The export cycle lasts up to 5-6 months wherein the liquidity of the sector remains tied up in the process of sales tax till refund (6 months). 

  • In FY22, the total amount retained by FBR as sales tax on domestic sales was Rs 60 billion out of Rs 249 billion collected. Over Rs. 250 billion liquidity of the industry remains with the FBR at all times as a result of this collection and refund mechanism.
  • Sales tax is on a consumption basis, which inflates inventory and capital costs, creating an impediment to new projects as capital cost increases by 20 percent and refund can only happen after commercial operation
  • According to a report by the IMF, the cascading effect of GST has harmed Pakistani exporters’ competitiveness as there is currently no systemic method to ensure that all tax paid on inputs may be charged against a final sale is refunded. In this huge cycle of sales tax collection and refunds, exporters suffer in the form of delayed pending and deferred refunds.
  • The cost of collecting and refunding sales tax outweighs the revenue collected by a significant margin. The administrative cost of collecting and refunding sales tax is estimated at Rs 10 billion. The imposition of sales tax has resulted in billions (over Rs. 300bn) of rupees in liquidity transferring from the industry to the FBR.

Read more: Pakistan’s balance of payments crisis to worsen: APTMA warns

It would therefore be prudent to restore the SRO 1125 i.e., Zero Rating for the entire textile value chain in order to meet the working capital requirements. This policy measure in combination with the continuation of RCET would be essential in enabling the textile sector to continue on its journey to achieving its FY23 target of $24 billion. Also, working capital facilities need to be enhanced to cater for the increased requirements.

Hindrance-free import of essential inputs

Imports under Chapters 84 and 85 are restricted. Exporters have been unable to clear goods for up to 3-4 months. The State Bank informed that imports under Chapters 84 and 85 will only be cleared for top direct exporters.

Given the nature of the textile sector export sector in Pakistan, the input of intermediate goods is sourced from various enterprises across the value chain. These indirect exporters need to keep operating for the sector to sustain and expand exports. It is therefore essential that all imports of the export-oriented sectors, whether in Chapters 84, 85, or other codes, be allowed hindrance-free admission into Pakistan.

The impact of the delay in clearance over the last 2-3 months will be significant, and further damage to the export potential has to be avoided at all costs. Inputs of export-oriented units should not require pre-approval of SBP as this will cause delays and bureaucratic hurdles, Dr. Gohar Ejaz warned.

Read more: APTMA urges government to continue RCETs for entire textile value chain

Sustained growth

  • Under APTMA’s new scheme to enhance exports, the textile sector has committed to setting up 1000 garment plants.
  • The total investment would be US $7 billion over the next 4 years, generating exports of $20 billion annually and providing employment to well over 700,000 workers. 1000 garment plants are to be established near major textile-producing cities i.e. Lahore, Sheikhupura, Faisalabad, Kasur, Multan, Sialkot, Rawalpindi, Karachi, and Peshawar.
  • To enable successful outcomes of this scheme it is extremely important to train women to contribute to various stages of the value chain e.g. stitching, weaving, etc., and to bring them into the workforce.

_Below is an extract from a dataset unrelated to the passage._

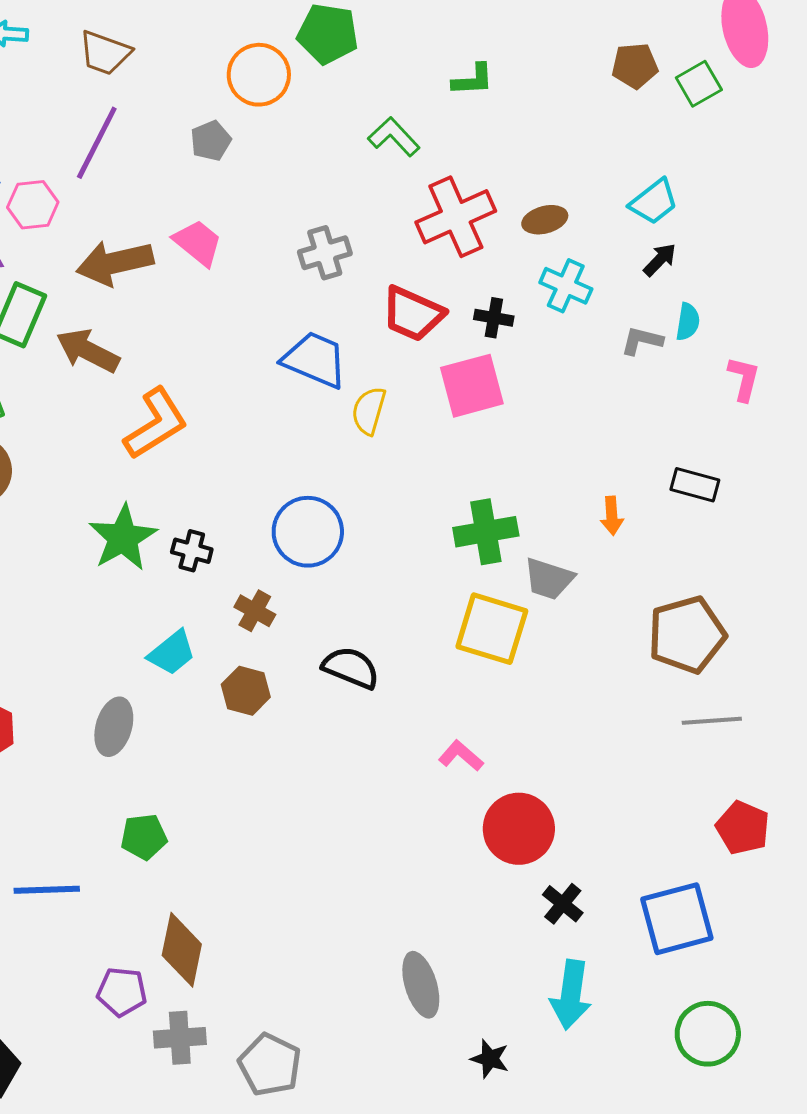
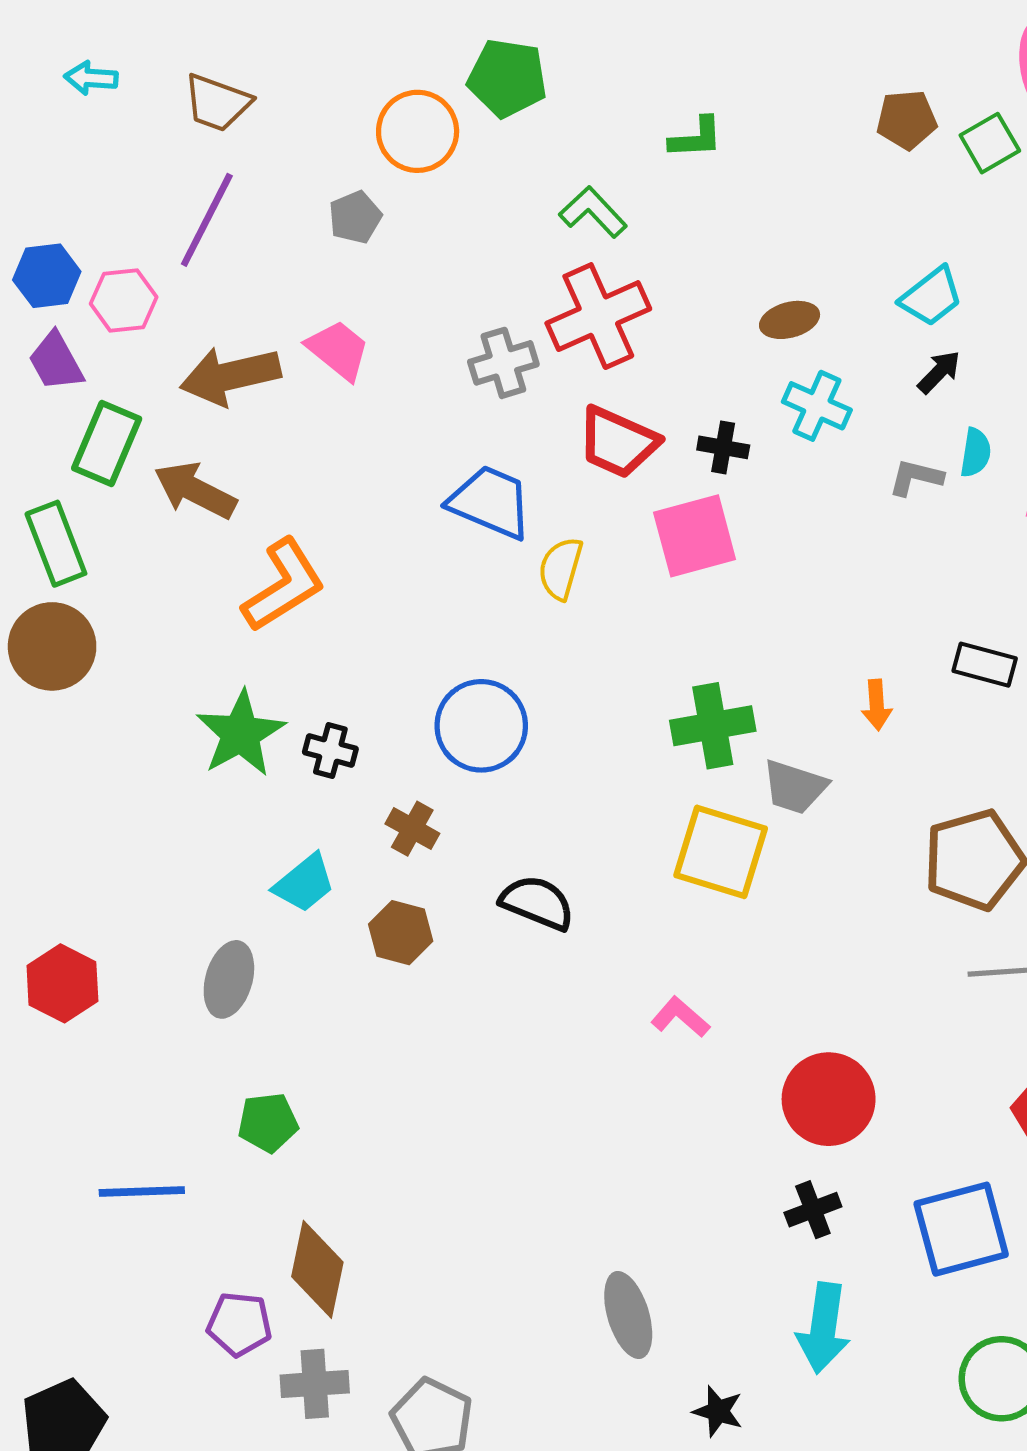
red cross: (456, 217) -> (598, 316), moved
red circle: (519, 829) -> (829, 1099), moved
black cross: (563, 904) -> (813, 1210), turned 30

To this end, women should be trained in the garment sector on a war footing to ensure long-term growth. In this context, TEVTA should be tasked with training the female labor force to meet the needs of the garment sector. In this regard, APTMA will facilitate and support the relevant institution, as well as provide master trainers.

“APTMA is committed to collaborating in any way possible to achieve export-led growth,” APTMA Chief Gohar Ejaz assured PM Shehbaz.